You're wise to stay here and wait, it's safer, better," he said and she remembered how, not so long ago, he had told her it was vital for her to go.

He was watching her, hard to see her clearly through the veil, remembering the signed affidavit he had deposited with his will in the British Minister's safe, not trusting Seratard--against any "accident" happening to him. The affidavit that told about the Tokaido assassin's lovemaking and the abortion--when and how it was achieved and the evidence buried--and about the death of the assassin. Then there was the second page of the letter her father had written her months ago that he had torn up in front of her but had put back together, the page that would damn any marriage settlement that Tess Struan might agree to when the screws were really turned on her--all of it to use, when necessary, Angelique his only passport to possession of Hinodeh and a comfortable future.

Raiko and Meikin and selling secrets and buying secrets? A pipedream, he told himself bitterly. I've given them the whole campaign plan and what have I in return? Promises--and no chance to offset those against my other debt. "A hundred," he said, too tired and angry to say please.

She did not take her eyes off the sea.

"How long will we have to wait? For Tess to act."

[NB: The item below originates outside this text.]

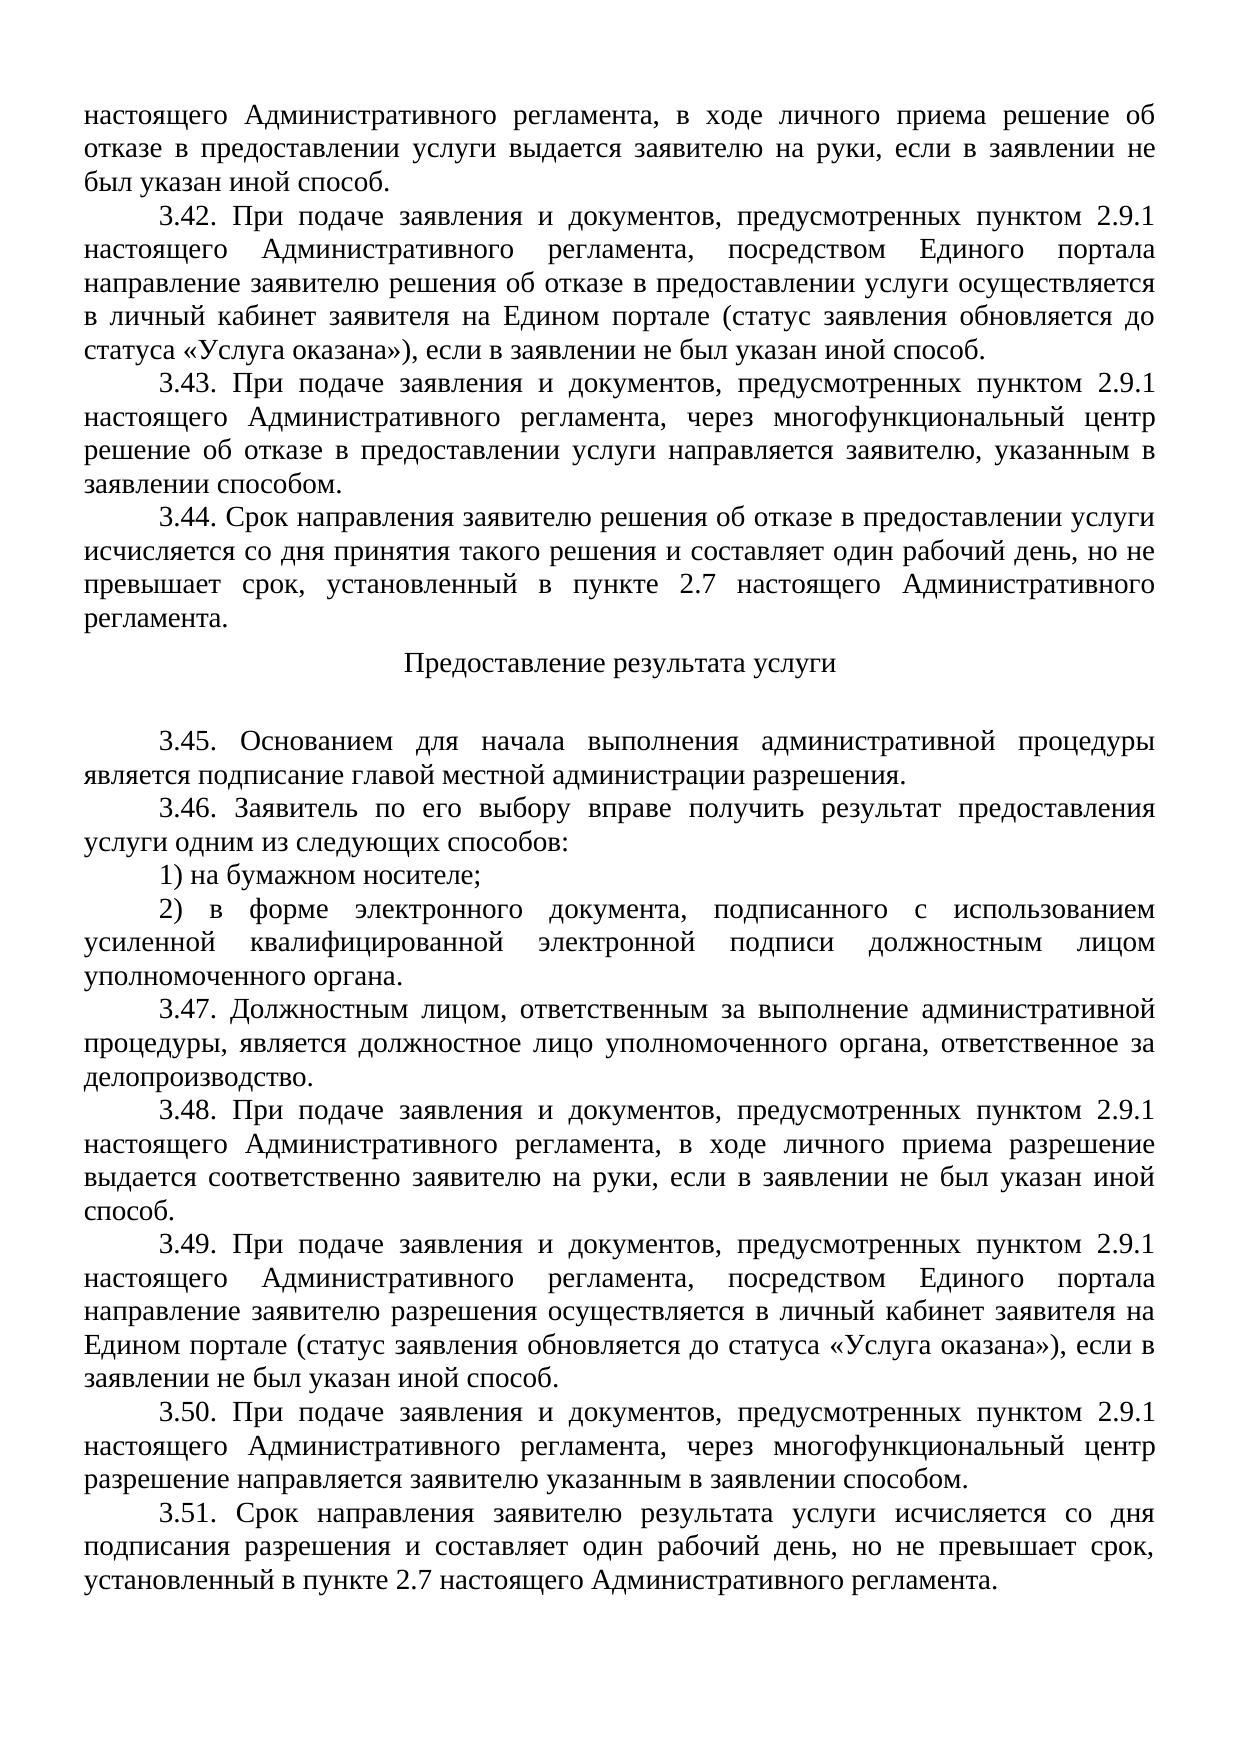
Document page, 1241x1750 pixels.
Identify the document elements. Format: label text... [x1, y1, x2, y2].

"It depends how Tess receives the news, or Hoag, what she does at the funeral. She will wait your thirty days--are you carrying or are you not--before deciding," he said in the same matter-of-fact voice, ramming back the past, wanting her dependent again. She looked back at him, glad for the veil. He thought her eyes were friendly--perhaps afraid, perhaps not. "Add ten days for that news to reach her. Ten to think, ten to send a message back. About two months, perhaps less."

"What will the message be?"

"Venomous." His own eyes slitted. "But I've a few ideas, plans. I can help to make you a rich woman. We have to wait, nothing to do for a while, just wait. Patience, Angelique. Patience and a little luck...

I've ideas."

And so have I, Andr`e Blackmailer. Many.

And plans. For you, Tess, and for the future.

Tenderly she leaned over and touched him. "I'm so glad you have a love to cherish. You're blessed," she said, meaning it. Then, as only a woman could, she put that tenderness aside forever, and her plans back in place. "The money will be waiting for you at six, Andr`e--I'm glad you're my friend."

"I'm glad too... thanks for the loan."

"So again we must be patient, both of us, and wait? That is what we must do, yes? A little luck and patience? I can be patient. A little luck and patience. Good. So be it."

He watched her walk away, straight and confident and, for all her splendid petiteness, somehow tall.